Domínio público é bem mais que um status legal atingido por toda obra que agregue uma informação, saber ou um caráter artístico depois de um tempo. É a confirmação do próprio direito ao seu livre consumo.
Em tempos em que a internet simplesmente democratizou o acesso a praticamente tudo o que já foi concebido pela mente humana, os debates sobre direitos intelectuais se acirraram como nunca.
E a notícia de que em 2024, o símbolo máximo da Disney, o simpático ratinho Mickey Mouse deixará de ser uma propriedade privada para poder ser usada e explorada por todos, não será somente ignorada como já foi em outros tempos.
As razões pelas quais algumas ideias dão mais certo que outras nunca deixaram de nos intrigar, principalmente quando falamos de um império midiático que foi erigido, sem exageros, em torno de um camundongo.
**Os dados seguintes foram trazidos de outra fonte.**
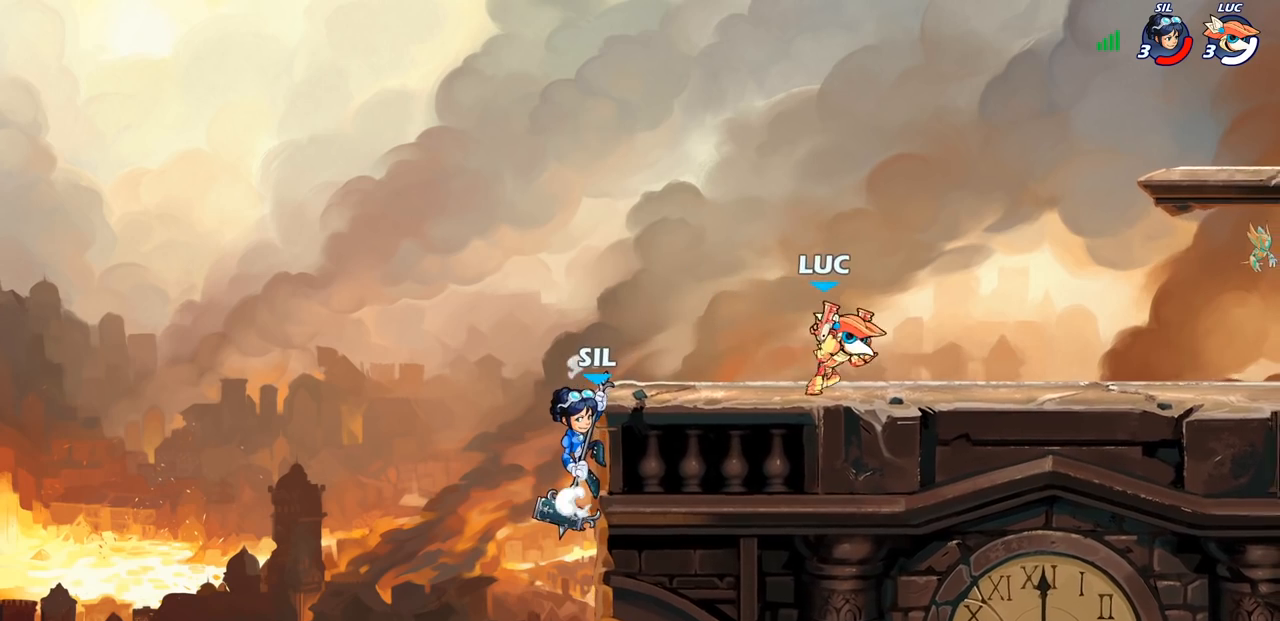
{"buttons": ["SQUARE"], "left_stick": "left", "right_stick": "center", "events": [[100, "left_stick", "left"], [450, "CROSS", "down"], [467, "SQUARE", "down"], [500, "CROSS", "up"]]}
Essencialmente, o famoso ratinho nunca diferiu muito dos seus congêneres do mundo das animações na época de seu surgimento, mas a sua estreia da maneira como o conhecemos no curta Steamboat Willie (O Barquinho a Vapor Willie) em 18 de novembro de 1928 no antigo Colony Theatre de Nova Iorque, trazia algo inédito até aquele momento em desenhos animados: o som.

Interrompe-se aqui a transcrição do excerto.